● **Reading text**:
╔══
From the Anash.org Inbox: A concerned member of the Crown Heights community shares his experience with signing up for kidney donating and brings up the 200 Yidden currently waiting on the kidney donor list.
By A Fellow Member of Anash
Allow me to share an interesting experience from a few weeks back that hit home what it really means to give.
I was at work one morning and received a phone call from Renewal, the organization that helps facilitate kidney donations in our community. Thinking that it was likely a fundraiser, I answered the call, only to find out that I had matched as a kidney donor. About five years ago, they were doing a kidney drive for a resident of Crown Heights (who still needs a kidney transplant), and knowing him from Shul, I got a swab kit and sent it in, and had not thought about it since.
The woman on the phone told me that I matched with someone else and asked if I would be interested in donating a kidney. My first reaction was to say yes, but as it’s one of those things that you need to discuss with your spouse, I told her I would let her know shortly.
Seeing what is going on in the world, how so many Jewish lives were taken from us only a few weeks prior, and knowing people who had rushed back to Israel to serve at risk to their lives, it was a fairly easy decision.
The Talmud states very clearly that whoever saves one life, it’s as if he saved the entire world, and the statistics of kidney donors are pretty good. The rigorous screening process for kidney donors ensures their complete health, with minimal risks beyond the donation itself and an annual checkup thereafter.
Recognizing this as an opportunity to contribute, especially knowing there was a Jewish woman in New York awaiting a kidney, I completed the initial forms and awaited contact from the hospital for the preliminary checkup.
╚══
● **Data to examine**:
╔══
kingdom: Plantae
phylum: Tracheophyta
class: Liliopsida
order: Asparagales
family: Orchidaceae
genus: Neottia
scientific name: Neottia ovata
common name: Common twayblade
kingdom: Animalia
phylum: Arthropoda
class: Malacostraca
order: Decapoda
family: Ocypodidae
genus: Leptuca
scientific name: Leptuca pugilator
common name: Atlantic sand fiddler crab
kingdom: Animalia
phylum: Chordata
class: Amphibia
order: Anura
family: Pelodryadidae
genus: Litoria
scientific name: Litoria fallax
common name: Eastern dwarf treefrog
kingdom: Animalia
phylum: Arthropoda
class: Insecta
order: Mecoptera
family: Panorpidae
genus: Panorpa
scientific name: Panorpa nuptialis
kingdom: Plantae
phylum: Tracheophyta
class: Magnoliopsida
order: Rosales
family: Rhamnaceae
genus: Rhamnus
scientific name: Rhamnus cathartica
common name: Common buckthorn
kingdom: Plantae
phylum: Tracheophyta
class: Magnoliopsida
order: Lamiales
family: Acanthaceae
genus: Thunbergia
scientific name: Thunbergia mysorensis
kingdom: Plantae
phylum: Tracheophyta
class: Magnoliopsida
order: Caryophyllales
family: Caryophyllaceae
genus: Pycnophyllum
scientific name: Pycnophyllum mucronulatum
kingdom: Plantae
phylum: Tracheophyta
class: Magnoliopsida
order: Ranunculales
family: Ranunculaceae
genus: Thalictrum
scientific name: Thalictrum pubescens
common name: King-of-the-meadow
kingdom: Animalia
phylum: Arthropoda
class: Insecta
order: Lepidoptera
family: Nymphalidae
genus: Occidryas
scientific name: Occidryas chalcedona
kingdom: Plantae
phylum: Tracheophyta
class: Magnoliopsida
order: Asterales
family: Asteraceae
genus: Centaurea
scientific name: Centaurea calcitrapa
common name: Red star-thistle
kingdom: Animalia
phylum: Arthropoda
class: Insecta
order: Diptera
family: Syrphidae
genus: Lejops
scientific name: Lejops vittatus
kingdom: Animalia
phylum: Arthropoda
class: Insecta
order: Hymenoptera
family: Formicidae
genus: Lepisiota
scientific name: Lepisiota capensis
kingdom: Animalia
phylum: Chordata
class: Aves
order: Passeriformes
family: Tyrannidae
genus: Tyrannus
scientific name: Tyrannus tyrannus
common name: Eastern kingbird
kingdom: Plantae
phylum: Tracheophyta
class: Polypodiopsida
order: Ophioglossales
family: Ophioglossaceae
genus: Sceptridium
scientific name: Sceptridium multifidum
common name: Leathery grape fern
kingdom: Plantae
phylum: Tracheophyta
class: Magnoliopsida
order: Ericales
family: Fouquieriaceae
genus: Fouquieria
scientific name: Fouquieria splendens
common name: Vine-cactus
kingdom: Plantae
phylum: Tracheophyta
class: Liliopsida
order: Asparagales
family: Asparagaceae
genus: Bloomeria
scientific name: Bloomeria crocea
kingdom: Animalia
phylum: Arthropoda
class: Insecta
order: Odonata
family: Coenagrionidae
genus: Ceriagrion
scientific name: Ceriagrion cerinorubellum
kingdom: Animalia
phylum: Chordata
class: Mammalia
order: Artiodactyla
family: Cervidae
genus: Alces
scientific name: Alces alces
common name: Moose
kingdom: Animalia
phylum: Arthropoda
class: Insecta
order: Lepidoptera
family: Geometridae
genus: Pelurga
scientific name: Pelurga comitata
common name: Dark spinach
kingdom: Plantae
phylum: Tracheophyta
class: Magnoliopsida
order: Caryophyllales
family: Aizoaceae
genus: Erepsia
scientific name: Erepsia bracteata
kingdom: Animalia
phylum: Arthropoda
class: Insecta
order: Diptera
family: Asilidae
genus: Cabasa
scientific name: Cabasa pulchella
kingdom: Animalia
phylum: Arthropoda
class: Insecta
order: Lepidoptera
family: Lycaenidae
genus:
╚══
● **What you will do**:
1. Answer these questions using the kidney donation account.
(a) Which organization phoned the writer at work?
(b) About how long ago did the writer send in a swab kit?
(c) In what place was the Jewish woman awaiting a kidney?
2. Carry on the kidney donation account from its final sentence.

● **Task results**:
1.
(a) Renewal
(b) About five years ago
(c) New York

2.
Unfortunately, after a brief discussion, it was revealed that my past experience with kidney stones disqualified me due to potential long-term risks. Nonetheless, as nothing happens by chance, this experience must have occurred so that I can help raise awareness for this great cause.
Did you know that approximately 200 individuals from our communities are currently awaiting kidney donations?
Were you aware that humans can function perfectly well with only one working kidney? Consider the impact: without a new kidney, individuals with kidney disease endure painful dialysis, tethered to a machine emulating the kidney’s function. Imagine knowing that a part of you, residing in someone else’s body, is aiding them in living a normal life every day.
For those interested in initiating the kidney donation process, Renewal is a valuable starting point – visit renewal.org/becomeadonor for information and stories. A simple call or email can set you on the path, with a short questionnaire leading to a mailed swab kit for testing. Even if a match is found, a thorough vetting process ensures both donor and recipient’s well-being.
May the merit of all of the mitzvahs being done, bring all of our brothers and sisters home safely.